Pollution prompts warning about fish

3 bodies of water in Utah are on EPA advisory list

Published: Wednesday, Aug. 25 2004 9:17 a.m. MDT

WASHINGTON — One of every three lakes in the United States and nearly one-quarter of the nation's rivers contain enough pollution that people should limit or avoid eating fish caught there.

Every state but Alaska and Wyoming issued fish advisories covering some and occasionally all of their lakes or rivers in 2003, according to a national database maintained by the Environmental Protection Agency and updated every year.

In Utah, advisories have been issued for just three bodies of water, American Fork Creek in Utah County and Ashley Creek and Stewart Lake in the Uinta Basin, according to Walt Baker, acting director of the state Division of Water Quality.

"At least in Utah, this has not been a compelling problem," Baker said. The advisories apply to pregnant or nursing women and to children under 15, he said, although everyone should exercise "a certain amount of moderation" in eating fish from those areas.

The problem identified in American Fork Creek in 2002 is arsenic contamination from mining, Baker said.

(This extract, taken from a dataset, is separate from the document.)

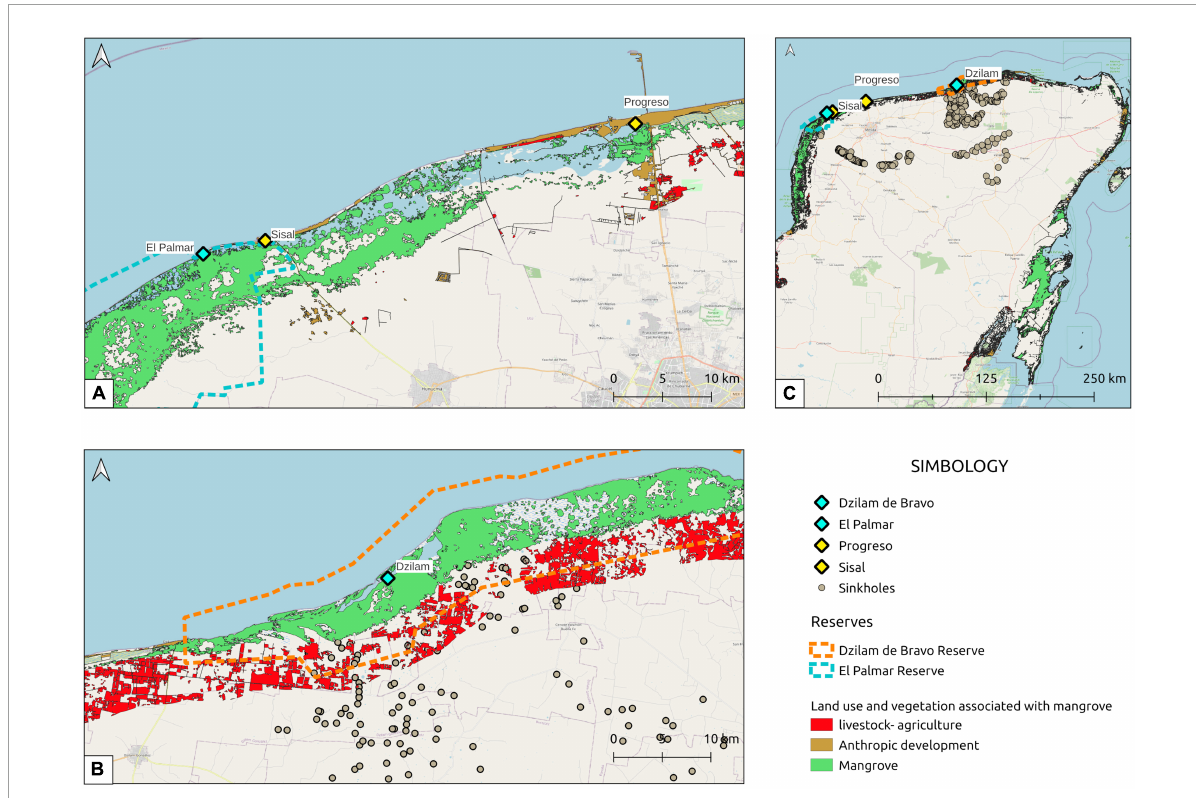
FIGURE1 Locations of sampling sites on the Yucatan coast. (A) The sampling sites of El Palmar, Sisal, and Progreso on the Yucatan coast are shown. (B) Bocas de Dzilam sampling site and its proximity to an area of great livestock and agricultural activity are shown. (C) The zone of the Yucatan Peninsula and the ring of cenotes is shown, as well as the location of the four sampled sites. Yellow diamonds show contaminated sampling sites (Sisal and Progreso); while the diamonds in blue show the ecological reserves where sampling was carried out (El Palmar and Dzilam). The ring of cenotes over the Yucatan Peninsula is also shown with the gray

For Ashley Creek and Stewart Lake, the issue since 1991 has been selenium that leeched into the water supply from now-abandoned sewage lagoons.

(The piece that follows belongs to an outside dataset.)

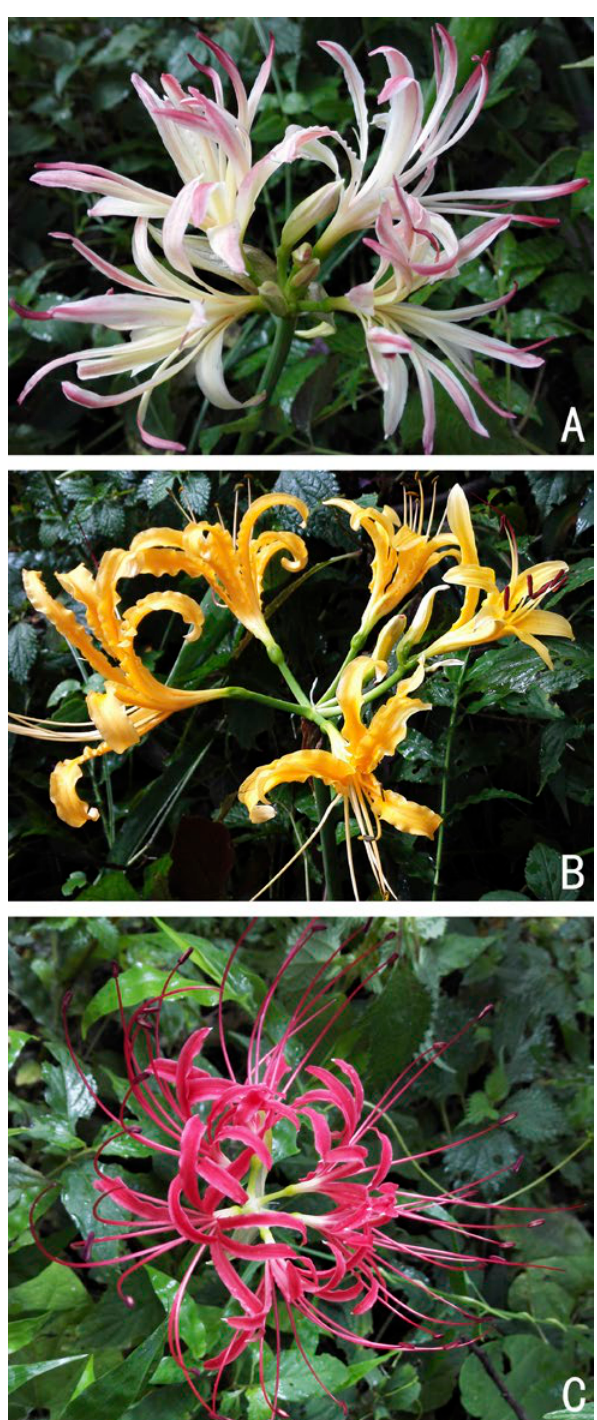
Fig 1. The flowers of the three taxa. A: the putative natural hybrid; B: L . aurea ; C: L . radiata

Though the number of advisories rose to 3,094, up from 2,814 in 2002, according to figures released Tuesday, EPA Administrator Mike Leavitt said the increase was due to more monitoring, not more pollution.

Nearly all the advisories involve contaminants such as mercury, dioxins, PCBs, pesticides and heavy metals, including arsenic, copper and lead. Currently they cover 35 percent of the nation's lake acreage and 24 percent of river miles.

Leavitt said mercury pollution from industry is decreasing, though he cited figures only as recent as five years ago. Primary sources of mercury pollution include coal-burning power plants, the burning of hazardous and medical waste and production of chlorine. It also occurs naturally in the environment.

The advisories cover fish caught during recreational and sport fishing, not deep-sea commercial fishing or fish farming operations.

"It's about trout, not tuna. It's about what you catch on the shore, not what you buy on the shelf," Leavitt said. "This is about the health of pregnant mothers and small children, that's the primary focus of our concern."

But he also acknowledged that virtually every acre of lakes and mile of rivers could eventually be covered by advisories.